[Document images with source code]
++++++++++++++++++++
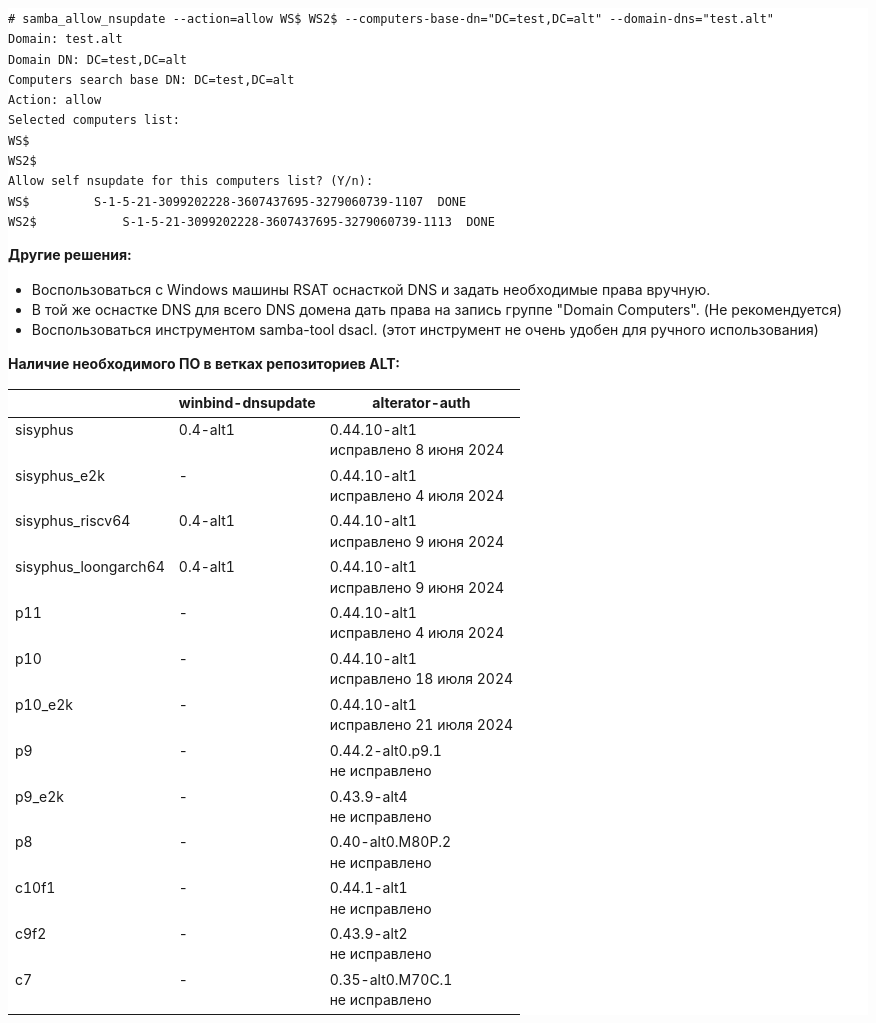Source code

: 	# samba_allow_nsupdate --action=allow WS$ WS2$ --computers-base-dn="DC=test,DC=alt" --domain-dns="test.alt"
	Domain: test.alt
	Domain DN: DC=test,DC=alt
	Computers search base DN: DC=test,DC=alt
	Action: allow
	Selected computers list:
	WS$
	WS2$
	Allow self nsupdate for this computers list? (Y/n):
	WS$			S-1-5-21-3099202228-3607437695-3279060739-1107	DONE
	WS2$			S-1-5-21-3099202228-3607437695-3279060739-1113	DONE

**Другие решения:**

+ Воспользоваться с Windows машины RSAT оснасткой DNS и задать необходимые права вручную.
+ В той же оснастке DNS для всего DNS домена дать права на запись группе "Domain Computers". (Не рекомендуется)
+ Воспользоваться инструментом samba-tool dsacl. (этот инструмент не очень удобен для ручного использования)

**Наличие необходимого ПО в ветках репозиториев ALT:**

|                      | winbind-dnsupdate | alterator-auth                          |
|----------------------|-------------------|-----------------------------------------|
| sisyphus             | 0.4-alt1          | 0.44.10-alt1<br>исправлено 8 июня 2024  |
| sisyphus_e2k         | -                 | 0.44.10-alt1<br>исправлено 4 июля 2024  |
| sisyphus_riscv64     | 0.4-alt1          | 0.44.10-alt1<br>исправлено 9 июня 2024  |
| sisyphus_loongarch64 | 0.4-alt1          | 0.44.10-alt1<br>исправлено 9 июня 2024  |
| p11                  | -                 | 0.44.10-alt1<br>исправлено 4 июля 2024  |
| p10                  | -                 | 0.44.10-alt1<br>исправлено 18 июля 2024 |
| p10_e2k              | -                 | 0.44.10-alt1<br>исправлено 21 июля 2024 |
| p9                   | -                 | 0.44.2-alt0.p9.1<br>не исправлено       |
| p9_e2k               | -                 | 0.43.9-alt4<br>не исправлено            |
| p8                   | -                 | 0.40-alt0.M80P.2<br>не исправлено       |
| c10f1                | -                 | 0.44.1-alt1<br>не исправлено            |
| c9f2                 | -                 | 0.43.9-alt2<br>не исправлено            |
| c7                   | -                 | 0.35-alt0.M70C.1<br>не исправлено       |

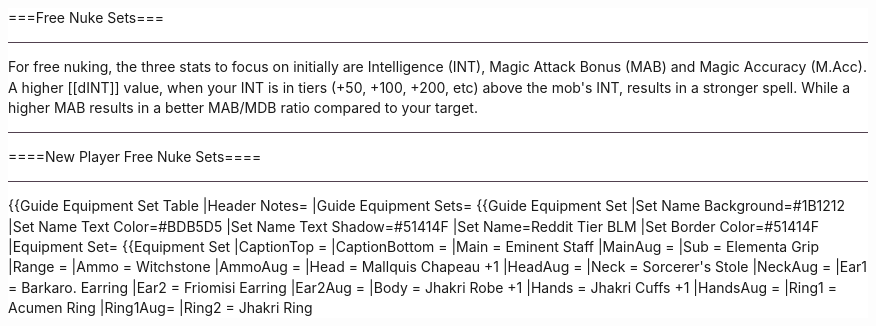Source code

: ===Free Nuke Sets===

<hr style="background:#51414F; height: 1px;">
For free nuking, the three stats to focus on initially are Intelligence (INT), Magic Attack Bonus (MAB) and Magic Accuracy (M.Acc).<br />
A higher [[dINT]] value, when your  INT is in tiers (+50, +100, +200, etc) above the mob's INT, results in a stronger spell. While a higher MAB results in a better MAB/MDB ratio compared to your target.
<hr style="background:#51414F; height: 1px;">
====New Player Free Nuke Sets====
<hr style="background:#51414F; height: 1px;">
{{Guide Equipment Set Table
|Header Notes=
|Guide Equipment Sets=
{{Guide Equipment Set
|Set Name Background=#1B1212
|Set Name Text Color=#BDB5D5	
|Set Name Text Shadow=#51414F
|Set Name=Reddit Tier BLM
|Set Border Color=#51414F
|Equipment Set=
{{Equipment Set
|CaptionTop =
|CaptionBottom =
|Main = Eminent Staff
|MainAug = 
|Sub = Elementa Grip
|Range =
|Ammo = Witchstone
|AmmoAug =
|Head = Mallquis Chapeau +1
|HeadAug =
|Neck = Sorcerer's Stole
|NeckAug =
|Ear1 = Barkaro. Earring
|Ear2 = Friomisi Earring
|Ear2Aug =
|Body = Jhakri Robe +1
|Hands = Jhakri Cuffs +1
|HandsAug = 
|Ring1 = Acumen Ring
|Ring1Aug=
|Ring2 = Jhakri Ring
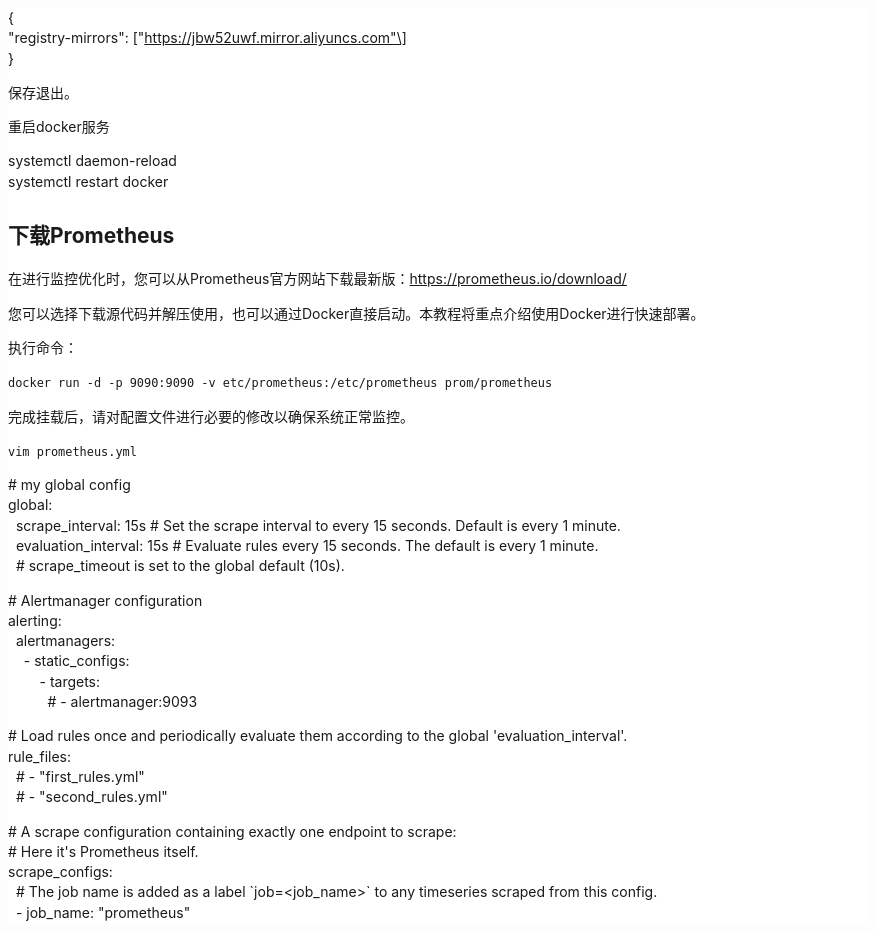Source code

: {  
  "registry-mirrors": \["https://jbw52uwf.mirror.aliyuncs.com"\]  
}  

保存退出。

重启docker服务

systemctl daemon-reload  
systemctl restart docker  

下载Prometheus
------------

在进行监控优化时，您可以从Prometheus官方网站下载最新版：https://prometheus.io/download/

您可以选择下载源代码并解压使用，也可以通过Docker直接启动。本教程将重点介绍使用Docker进行快速部署。

执行命令：

`docker run -d -p 9090:9090 -v etc/prometheus:/etc/prometheus prom/prometheus`  

完成挂载后，请对配置文件进行必要的修改以确保系统正常监控。

`vim prometheus.yml`  

# my global config  
global:  
  scrape\_interval: 15s # Set the scrape interval to every 15 seconds. Default is every 1 minute.  
  evaluation\_interval: 15s # Evaluate rules every 15 seconds. The default is every 1 minute.  
  # scrape\_timeout is set to the global default (10s).  
  
# Alertmanager configuration  
alerting:  
  alertmanagers:  
    \- static\_configs:  
        \- targets:  
          # - alertmanager:9093  
  
# Load rules once and periodically evaluate them according to the global 'evaluation\_interval'.  
rule\_files:  
  # - "first\_rules.yml"  
  # - "second\_rules.yml"  
  
# A scrape configuration containing exactly one endpoint to scrape:  
# Here it's Prometheus itself.  
scrape\_configs:  
  # The job name is added as a label \`job=<job\_name>\` to any timeseries scraped from this config.  
  \- job\_name: "prometheus"  
  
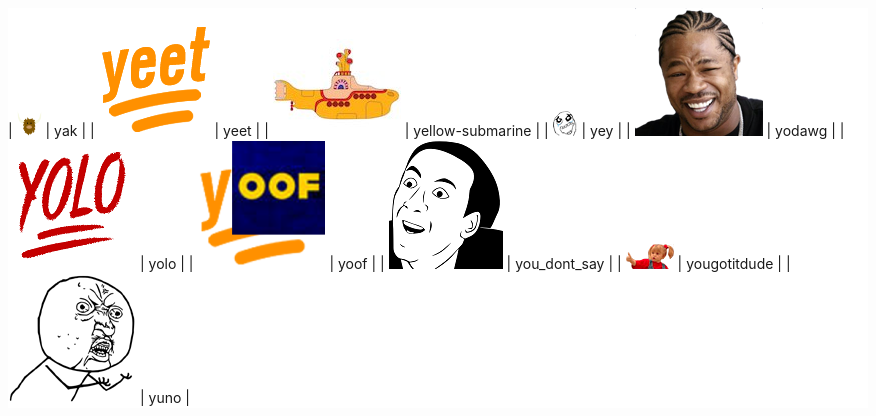 | ![yak](emojis/yak.png)                                                 | yak                         |
| ![yeet](emojis/yeet.png)                                               | yeet                        |
| ![yellow-submarine](emojis/yellow-submarine.jpg)                       | yellow-submarine            |
| ![yey](emojis/yey.png)                                                 | yey                         |
| ![yodawg](emojis/yodawg.png)                                           | yodawg                      |
| ![yolo](emojis/yolo.png)                                               | yolo                        |
| ![yoof](emojis/yoof.png)                                               | yoof                        |
| ![you_dont_say](emojis/you_dont_say.png)                               | you_dont_say                |
| ![yougotitdude](emojis/yougotitdude.gif)                               | yougotitdude                |
| ![yuno](emojis/yuno.png)                                               | yuno                        |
++++++++++++++++++++
- **WHAT THIS TASK INVOLVES**: If a line in the data contains the string "Jhakri", copy it.

- **ANSWER SECTION**:
|Body = Jhakri Robe +1
|Hands = Jhakri Cuffs +1
|Ring2 = Jhakri Ring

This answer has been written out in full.